Babies learn by exploring their environment.
Babies learn about how the world works by grabbing, banging, dropping and throwing. They are naturally curious and will crawl or walk towards anything of interest — even if it’s fragile or dangerous. This information becomes what they know.
Babies test what they know by trying things again and again.
They start with a question about something they know, like “Will that spoon go clank if I drop it again?” Babies are like miniature scientists, testing their ideas or theories. Researchers call this process “hypothesis testing.”
Here’s how a baby tests things out.
(While babies can’t think in words, this is their thought process.)
“I see a mobile hanging above my crib.”
“Can I make that mobile move?”
“Yes! I moved the mobile with my foot.”
“I think that if I kick the mobile, it will move.”
“I will test this idea by kicking it again. And again!”

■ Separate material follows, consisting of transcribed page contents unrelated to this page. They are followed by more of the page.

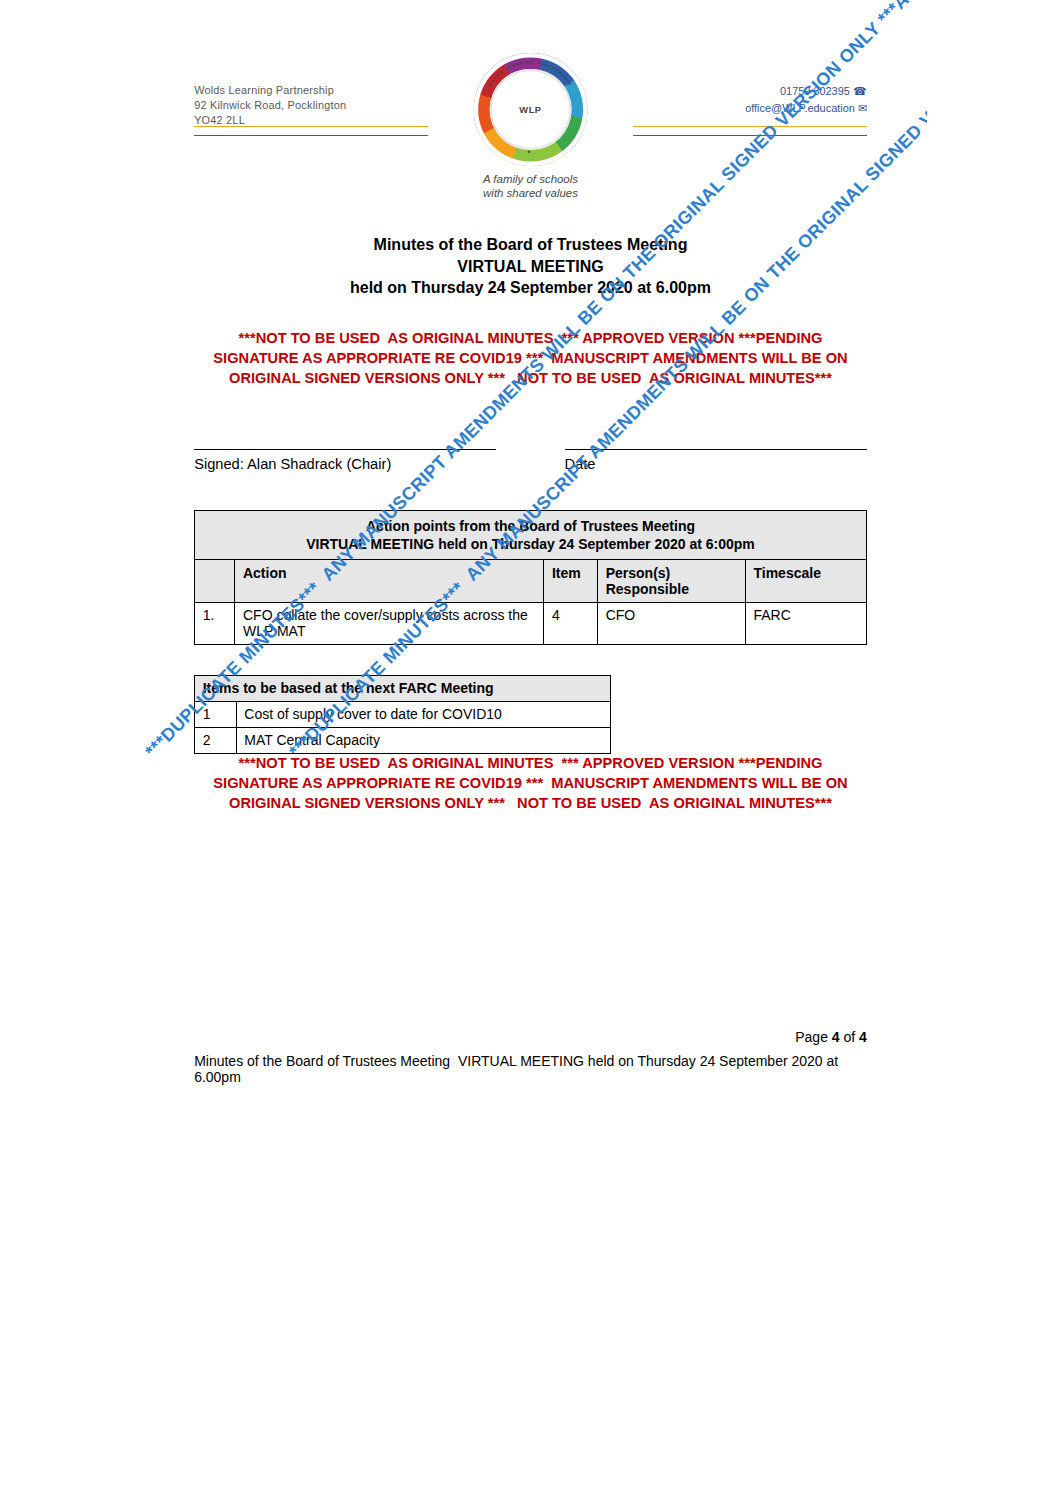Wolds Learning Partnership
92 Kilnwick Road, Pocklington
YO42 2LL
01759 302395 ☎
office@WLP.education ✉
WLP
WOLDS LEARNING PARTNERSHIP ★
A family of schools
with shared values
Minutes of the Board of Trustees Meeting
VIRTUAL MEETING
held on Thursday 24 September 2020 at 6.00pm
***NOT TO BE USED AS ORIGINAL MINUTES *** APPROVED VERSION ***PENDING SIGNATURE AS APPROPRIATE RE COVID19 *** MANUSCRIPT AMENDMENTS WILL BE ON ORIGINAL SIGNED VERSIONS ONLY *** NOT TO BE USED AS ORIGINAL MINUTES***
Signed: Alan Shadrack (Chair)
Date
| Action points from the Board of Trustees Meeting VIRTUAL MEETING held on Thursday 24 September 2020 at 6:00pm |
| --- |
| | Action | Item | Person(s) Responsible | Timescale |
| 1. | CFO collate the cover/supply costs across the WLP MAT | 4 | CFO | FARC |
| Items to be based at the next FARC Meeting |
| --- |
| 1 | Cost of supply cover to date for COVID10 |
| 2 | MAT Central Capacity |
***DUPLICATE MINUTES*** ANY MANUSCRIPT AMENDMENTS WILL BE ON THE ORIGINAL SIGNED VERSION ONLY ***APPROVED AT BOT ***DUPLICATE MINUTES****
***DUPLICATE MINUTES*** ANY MANUSCRIPT AMENDMENTS WILL BE ON THE ORIGINAL SIGNED VERSION ONLY ***APPROVED AT BOT ***DUPLICATE MINUTES****
***NOT TO BE USED AS ORIGINAL MINUTES *** APPROVED VERSION ***PENDING SIGNATURE AS APPROPRIATE RE COVID19 *** MANUSCRIPT AMENDMENTS WILL BE ON ORIGINAL SIGNED VERSIONS ONLY *** NOT TO BE USED AS ORIGINAL MINUTES***
Page 4 of 4
Minutes of the Board of Trustees Meeting VIRTUAL MEETING held on Thursday 24 September 2020 at 6.00pm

“I’ve learned how to make the mobile move. I will kick it again!”
One discovery leads to more testing.
Once a baby learns how to make one thing happen, he wants to make everything happen. And with every new discovery, he needs to test it out again. “If I pour the water, the table will get wet. If I throw the ball, Mommy will throw it back.” Like scientists, the more kids experiment, the more they learn.
Childproofing your house makes (most) testing safe.
Babies are not born understanding the dangers of their environment. It’s your job to make their environment safe and fun to explore. You also need to show your baby what is safe to test, and what is not.
Encourage your baby to test and watch him learn!
Give your baby plenty of free time on the floor to explore, test and learn about the world. Applaud his discoveries. How you respond to testing will encourage or discourage your baby’s learning about his world. Join in the test, even if it means playing peek-a-boo over and over again.